Co się stało w Modlinie? Komentarz
Reklama
Lotnisko w Modlinie będzie zamknięte co najmniej do końca roku. Powodem są uszkodzenia betonowej, mierzącej 1000 m części pasa. Natychmiastową naprawę zalecił Wojewódzki Inspektor Nadzoru Budowlanego.
Pierwsze sygnały o problemach z drogą startową lotniska w Modlinie docierały jeszcze przed jego otwarciem.
– Zazwyczaj podobne rysy wynikają z tego, że w wyniku mrozu któryś element składu betonu pęka – wyjaśniał wtedy Marcin Danił, wiceprezes Mazowieckiego Portu Lotniczego Warszawa-Modlin w rozmowie z "Życiem Warszawy".
– Te rysy wypełniane były podgrzaną żywicą, która jest wielokrotnie bardziej wytrzymała i twardsza niż beton. Cała nawierzchnia pokryta została środkiem hydrofobizującym, który zapobiega nasiąkliwości wody i chroni ją przez trzy lata. Wszystko razem się spaja, a jak już się scali, to nie ma możliwości, żeby wypełnienie odłamało się od nawierzchni – przekonywał.
Swojego zaniepokojenia nie krył prof. Mirosław Graczyk, kierownik Laboratorium Diagnostyki Nawierzchni Instytutu Badawczego Dróg i Mostów.
– Jeśli w świeżej nawierzchni betonowej takie wady powstały, to musiała być jakaś wada techniczna mieszanki. Uszkodzenia nawierzchni mogą być powodem awarii koła samolotu podczas lądowania lub startu. Także to lepiszcze, którym wypełniane są powstałe dziury może w dłuższym terminie zachowywać się różnie – ocenia ekspert - wyjaśniał.
Graczyk twierdził, że na pasie stało się coś niezwykłego.
- Nie wiem, czy to skutek mroźnej zimy czy zastosowanej technologii, błędów w wykonaniu, czy wadliwych materiałów. Ocenia, że takie wady mogą być niebezpieczne dla samolotów odrzutowych. Szczególnie dla tych, których silniki są nisko zawieszone nad nawierzchnią - mówił.

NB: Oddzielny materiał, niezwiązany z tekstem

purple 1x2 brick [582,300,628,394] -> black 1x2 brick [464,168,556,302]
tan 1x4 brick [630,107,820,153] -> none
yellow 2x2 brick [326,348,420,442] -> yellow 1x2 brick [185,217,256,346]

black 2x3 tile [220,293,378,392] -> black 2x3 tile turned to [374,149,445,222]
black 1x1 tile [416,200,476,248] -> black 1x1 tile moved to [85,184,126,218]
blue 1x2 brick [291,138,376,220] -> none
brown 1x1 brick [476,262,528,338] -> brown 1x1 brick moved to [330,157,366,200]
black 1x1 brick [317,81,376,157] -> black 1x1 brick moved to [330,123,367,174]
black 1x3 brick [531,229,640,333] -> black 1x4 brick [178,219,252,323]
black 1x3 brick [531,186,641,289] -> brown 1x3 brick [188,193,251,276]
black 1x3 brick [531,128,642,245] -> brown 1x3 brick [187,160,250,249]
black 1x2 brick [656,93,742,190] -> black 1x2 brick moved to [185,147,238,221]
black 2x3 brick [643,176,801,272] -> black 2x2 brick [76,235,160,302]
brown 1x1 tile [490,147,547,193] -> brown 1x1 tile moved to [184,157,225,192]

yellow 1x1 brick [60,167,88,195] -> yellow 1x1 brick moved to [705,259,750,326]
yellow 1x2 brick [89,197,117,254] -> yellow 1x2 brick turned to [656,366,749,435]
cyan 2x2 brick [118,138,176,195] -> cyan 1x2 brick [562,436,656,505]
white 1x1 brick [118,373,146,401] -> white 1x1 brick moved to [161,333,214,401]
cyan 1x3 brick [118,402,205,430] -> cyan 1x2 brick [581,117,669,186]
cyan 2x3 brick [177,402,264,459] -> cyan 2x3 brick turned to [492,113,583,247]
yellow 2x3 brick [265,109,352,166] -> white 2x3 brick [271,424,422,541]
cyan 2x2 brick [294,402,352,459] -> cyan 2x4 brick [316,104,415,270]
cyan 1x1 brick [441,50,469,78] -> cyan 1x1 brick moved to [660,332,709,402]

Wykonawca modernizacji drogi startowej, firma ERBUD, obowiązana jest do dokonania naprawy wszystkich uszkodzeń występujących na drodze startowej w ramach gwarancji. Firma zostanie też zobowiązana do pokrycia strat wynikłych z konieczności zawieszenia działania portu lotniczego.
Komentarz Pasazer.com
Na razie nie wiadomo, co dokładnie spowodowało uszkodzenie drogi startowej w Modlinie. Być może problemy z betonową nawierzchnią wyniknęły z silnych mrozów lub błędów konstrukcyjnych. Z całą pewnością wiemy jednak, co oznacza zamknięcie pasa w Modlinie.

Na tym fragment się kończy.